Несомненно, в свой первый достославный век апелляция к разуму и опыту была блестящим достижением человеческого интеллекта. За время между Декартом и Ньютоном западный человек создал инструменты мышления, которые позволили ему занять особое место среди народов мира. И если вы поинтересуетесь мнением рядового историка XIX века, то обнаружите, что для него европейская цивилизация практически ведет отсчет с XVII столетия – с упомянутого триумфального достижения. Удивительно, но никто из авторов середины XIX века (за исключением Карлейля и Рёскина) как будто бы не замечал, что торжество рациональной философии породило новую форму варварства. Если посмотреть окрест с балкона Гринвичской обсерватории туда, где заканчивается упорядоченная гармония госпитального комплекса Рена, то всюду, на сколько хватает глаз, увидишь беспорядочное убожество индустриального общества. А ведь произросло оно на той же почве, которая позволила голландцам строить красивые города, поддерживать своих художников и печатать труды философов, – на почве финансового капитала, свободной экономики, товарообмена, нетерпимости к любому вмешательству, веры в причину и следствие.

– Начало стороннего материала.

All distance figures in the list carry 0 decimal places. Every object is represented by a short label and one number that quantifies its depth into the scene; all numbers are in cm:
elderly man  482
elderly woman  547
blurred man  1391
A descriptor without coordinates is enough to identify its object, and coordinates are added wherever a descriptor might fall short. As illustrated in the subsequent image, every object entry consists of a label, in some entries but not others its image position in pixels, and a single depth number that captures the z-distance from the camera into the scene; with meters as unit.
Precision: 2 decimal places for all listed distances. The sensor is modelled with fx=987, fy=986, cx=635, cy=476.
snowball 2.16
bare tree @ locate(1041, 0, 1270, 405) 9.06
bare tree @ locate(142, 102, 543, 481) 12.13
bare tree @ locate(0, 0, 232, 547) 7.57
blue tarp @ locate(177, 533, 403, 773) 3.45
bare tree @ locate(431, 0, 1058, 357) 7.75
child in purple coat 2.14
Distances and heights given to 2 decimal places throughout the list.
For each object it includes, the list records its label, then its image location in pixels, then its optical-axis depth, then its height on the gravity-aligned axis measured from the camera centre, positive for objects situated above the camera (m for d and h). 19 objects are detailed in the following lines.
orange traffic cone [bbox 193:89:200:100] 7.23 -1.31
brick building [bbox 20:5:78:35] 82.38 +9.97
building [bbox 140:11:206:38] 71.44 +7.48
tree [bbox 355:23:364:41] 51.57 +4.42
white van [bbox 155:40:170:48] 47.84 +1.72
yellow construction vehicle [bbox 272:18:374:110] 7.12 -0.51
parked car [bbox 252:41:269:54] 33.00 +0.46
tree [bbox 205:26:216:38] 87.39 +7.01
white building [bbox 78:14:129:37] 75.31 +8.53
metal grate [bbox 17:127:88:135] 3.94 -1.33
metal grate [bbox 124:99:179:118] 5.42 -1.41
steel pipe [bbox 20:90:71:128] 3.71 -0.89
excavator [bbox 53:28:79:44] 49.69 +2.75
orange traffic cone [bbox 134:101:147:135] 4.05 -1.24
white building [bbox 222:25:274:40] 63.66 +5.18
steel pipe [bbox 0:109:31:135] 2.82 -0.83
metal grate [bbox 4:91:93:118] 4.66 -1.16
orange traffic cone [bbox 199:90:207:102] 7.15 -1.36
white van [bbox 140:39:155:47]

У каждой цивилизации свой бич, и не только потому, что первые яркие импульсы со временем тускнеют от лени и жадности, но и потому, что всегда возникают непредвиденные обстоятельства – в данном случае рост населения. Жадные сделались жаднее, невежественные утратили традиционные навыки, а свет опыта ужался до такого узенького пучка, что на масштабный проект, вроде Гринвича, смотрели теперь как на пустую трату денег, с которой ни один бухгалтер не станет мириться.